Would you please copy every line from the records that contains the word "impériales"?
[[ Data provided, beginning ]]
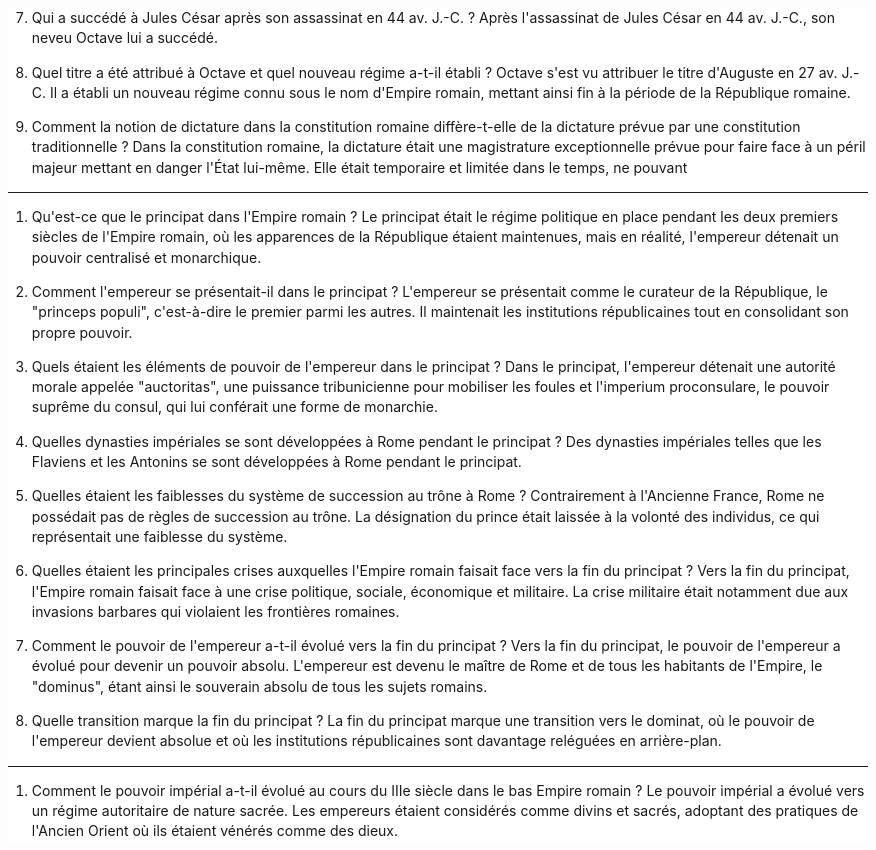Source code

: 7. Qui a succédé à Jules César après son assassinat en 44 av. J.-C. ?
	Après l'assassinat de Jules César en 44 av. J.-C., son neveu Octave lui a succédé.

8. Quel titre a été attribué à Octave et quel nouveau régime a-t-il établi ?
	Octave s'est vu attribuer le titre d'Auguste en 27 av. J.-C. Il a établi un nouveau régime connu sous le nom d'Empire romain, mettant ainsi fin à la période de la République romaine.

9. Comment la notion de dictature dans la constitution romaine diffère-t-elle de la dictature prévue par une constitution traditionnelle ?
	Dans la constitution romaine, la dictature était une magistrature exceptionnelle prévue pour faire face à un péril majeur mettant en danger l'État lui-même. Elle était temporaire et limitée dans le temps, ne pouvant

---
1. Qu'est-ce que le principat dans l'Empire romain ?
	Le principat était le régime politique en place pendant les deux premiers siècles de l'Empire romain, où les apparences de la République étaient maintenues, mais en réalité, l'empereur détenait un pouvoir centralisé et monarchique.

2. Comment l'empereur se présentait-il dans le principat ?
	L'empereur se présentait comme le curateur de la République, le "princeps populi", c'est-à-dire le premier parmi les autres. Il maintenait les institutions républicaines tout en consolidant son propre pouvoir.

3. Quels étaient les éléments de pouvoir de l'empereur dans le principat ?
	Dans le principat, l'empereur détenait une autorité morale appelée "auctoritas", une puissance tribunicienne pour mobiliser les foules et l'imperium proconsulare, le pouvoir suprême du consul, qui lui conférait une forme de monarchie.

4. Quelles dynasties impériales se sont développées à Rome pendant le principat ?
	Des dynasties impériales telles que les Flaviens et les Antonins se sont développées à Rome pendant le principat.

5. Quelles étaient les faiblesses du système de succession au trône à Rome ?
	Contrairement à l'Ancienne France, Rome ne possédait pas de règles de succession au trône. La désignation du prince était laissée à la volonté des individus, ce qui représentait une faiblesse du système.

6. Quelles étaient les principales crises auxquelles l'Empire romain faisait face vers la fin du principat ?
	Vers la fin du principat, l'Empire romain faisait face à une crise politique, sociale, économique et militaire. La crise militaire était notamment due aux invasions barbares qui violaient les frontières romaines.

7. Comment le pouvoir de l'empereur a-t-il évolué vers la fin du principat ?
	Vers la fin du principat, le pouvoir de l'empereur a évolué pour devenir un pouvoir absolu. L'empereur est devenu le maître de Rome et de tous les habitants de l'Empire, le "dominus", étant ainsi le souverain absolu de tous les sujets romains.

8. Quelle transition marque la fin du principat ?
	La fin du principat marque une transition vers le dominat, où le pouvoir de l'empereur devient absolue et où les institutions républicaines sont davantage reléguées en arrière-plan.

---
1. Comment le pouvoir impérial a-t-il évolué au cours du IIIe siècle dans le bas Empire romain ?
	Le pouvoir impérial a évolué vers un régime autoritaire de nature sacrée. Les empereurs étaient considérés comme divins et sacrés, adoptant des pratiques de l'Ancien Orient où ils étaient vénérés comme des dieux.
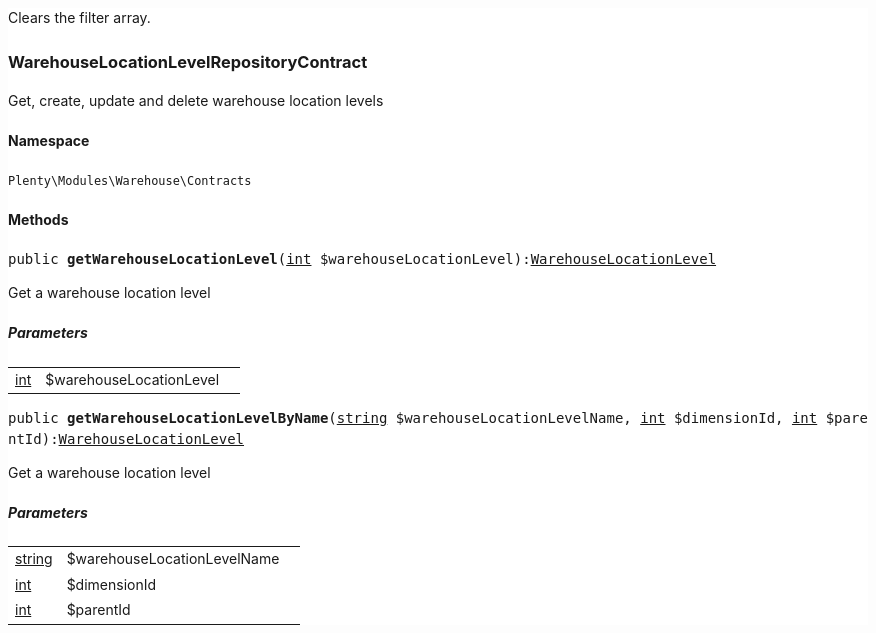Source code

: Clears the filter array.
    

### WarehouseLocationLevelRepositoryContract<a name="warehouse_contracts_warehouselocationlevelrepositorycontract"></a>

Get, create, update and delete warehouse location levels


#### Namespace

`Plenty\Modules\Warehouse\Contracts`





#### Methods

<pre>public <strong>getWarehouseLocationLevel</strong>(<a target="_blank" href="http://php.net/int">int</a> $warehouseLocationLevel):<a href="warehouse#warehouse_models_warehouselocationlevel">WarehouseLocationLevel</a>
</pre>

    
Get a warehouse location level
    
##### <strong>Parameters</strong>
    
<table class="table table-condensed">    <tr>
        <td><a target="_blank" href="http://php.net/int">int</a></td>
        <td>$warehouseLocationLevel</td>
        <td></td>
    </tr>
</table>


<pre>public <strong>getWarehouseLocationLevelByName</strong>(<a target="_blank" href="http://php.net/string">string</a> $warehouseLocationLevelName, <a target="_blank" href="http://php.net/int">int</a> $dimensionId, <a target="_blank" href="http://php.net/int">int</a> $parentId):<a href="warehouse#warehouse_models_warehouselocationlevel">WarehouseLocationLevel</a>
</pre>

    
Get a warehouse location level
    
##### <strong>Parameters</strong>
    
<table class="table table-condensed">    <tr>
        <td><a target="_blank" href="http://php.net/string">string</a></td>
        <td>$warehouseLocationLevelName</td>
        <td></td>
    </tr>
    <tr>
        <td><a target="_blank" href="http://php.net/int">int</a></td>
        <td>$dimensionId</td>
        <td></td>
    </tr>
    <tr>
        <td><a target="_blank" href="http://php.net/int">int</a></td>
        <td>$parentId</td>
        <td></td>
    </tr>
</table>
[[ Data provided, end ]]
- **Expected answer**
4. Quelles dynasties impériales se sont développées à Rome pendant le principat ?
	Des dynasties impériales telles que les Flaviens et les Antonins se sont développées à Rome pendant le principat.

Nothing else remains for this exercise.